I am writing a simple shell in OCaml. My grammar looks a little like this at the moment
/*
program: command*
command: WORD WORD* redirection*
redirection: NUMBER? > FILENAME | < FILENAME
*/
Simple enough. I have a lexer file that looks like this:
let whitespace = [' ' '\t']+
let word = [^ '<' '>']+
let filename = [^ '\x00']+
let number = ['0' - '9']+
let newline = '\n' | "\r\n"
rule token = parse
| whitespace | newline { token lexbuf }
| number as lxm { NUMBER(int_of_string lxm) }
| word as lxm { WORD lxm }
| filename as lxm { FILENAME lxm }
| eof { EOF }
| _ as lxm { raise @@ SyntaxError("Unexpected char" ^ (String.make 1 lxm)) }
And a Menhir parser (likely not the problem but for completeness)
%{
open Ast
%}
%token <int> NUMBER
%token <string> WORD
%token <string> FILENAME
%token LEFTARROW
%token RIGHTARROW
%token EOF
%start program
%type <Ast.redirection> redirection
%type <Ast.command> command
%type <Ast.program> program
%%
redirection:
| LEFTARROW f = FILENAME { 0, f }
| opt = option(NUMBER) RIGHTARROW f = FILENAME {
match opt with
| None -> 1, f
| Some n -> n, f
}
command:
| executable = WORD args = list(WORD) redirections = list(redirection) { {executable; args; redirections} }
program:
| commands = list(command) EOF { commands }
I have defined a utility function parse_string
that looks like this
let parse_string program_string =
let lexbuf = Lexing.from_string program_string in
Parser.program Lexer.token lexbuf
For completeness, here is my AST
type redirection = int * string
type command = {
executable : string;
args : string list;
redirections : redirection list;
}
type program = command list
Now, given the input string "ls -l" I would expect the result to be {executable = "ls"; args = ["-l"]; redirections = []}
However I get a single executable string, "ls -l"
My lexer is not correctly tokenizing my input into separate strings.

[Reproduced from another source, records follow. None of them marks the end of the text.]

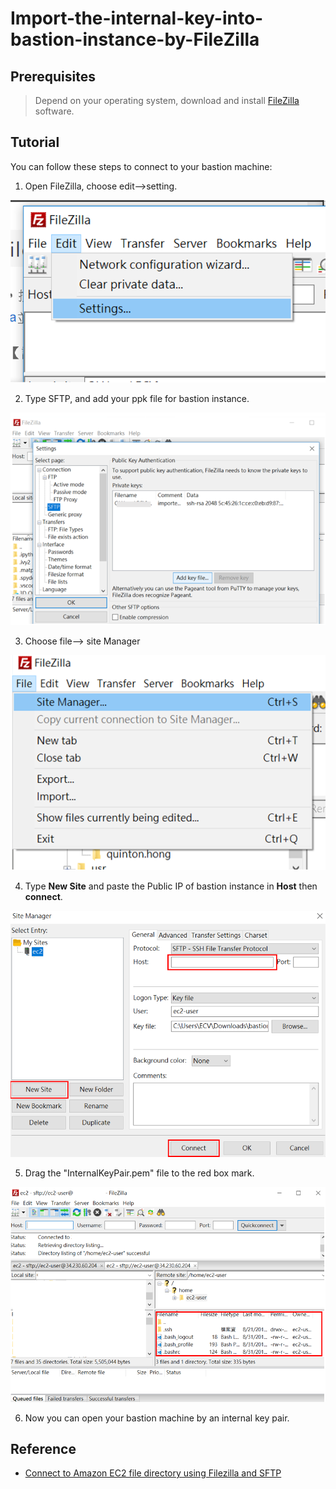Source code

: # Import-the-internal-key-into-bastion-instance-by-FileZilla

## Prerequisites
>Depend on your operating system, download and install [FileZilla](https://filezilla-project.org/download.php?type=client) software.

## Tutorial
You can follow these steps to connect to your bastion machine:

1. Open FileZilla, choose edit-->setting.

![stp1.PNG](/img/stp1.PNG)

2. Type SFTP, and add your ppk file for bastion instance.

![stp2.PNG](/img/stp2.PNG)

3. Choose file--> site Manager

![stp3.PNG](/img/stp3.PNG)

4. Type **New Site** and paste the Public IP of bastion instance in **Host** then **connect**.

![stp4.PNG](/img/stp4.PNG)

5. Drag the "InternalKeyPair.pem" file to the red box mark.

![stp5.PNG](/img/stp5.PNG)

6. Now you can open your bastion machine by an internal key pair.

## Reference
* [Connect to Amazon EC2 file directory using Filezilla and SFTP](https://www.youtube.com/watch?v=e9BDvg42-JI)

It is clumping my input into a single WORD definition.
So my question is, using ocamllex (with Menhir as a parser) how can I enforce strings to tokenize on whitespace?
EDIT:
Since I wanted to get something working quickly I followed the advice below and changed my word rule to [^ '<' '>' ' ' '\t']
to avoid whitespace. I also ran into a problem where a string "foo bar" was not being tokenized into 2 words. The problem was my filename rule; it turns out that ocamllex does not apply the rules in the order that the match specifies but always uses the longest matching rule. So "foo bar" was parsed into a single filename. I've removed the filname rule completely for now, the right thing to do is probably to only allow spaces in file names if they are quoted strings.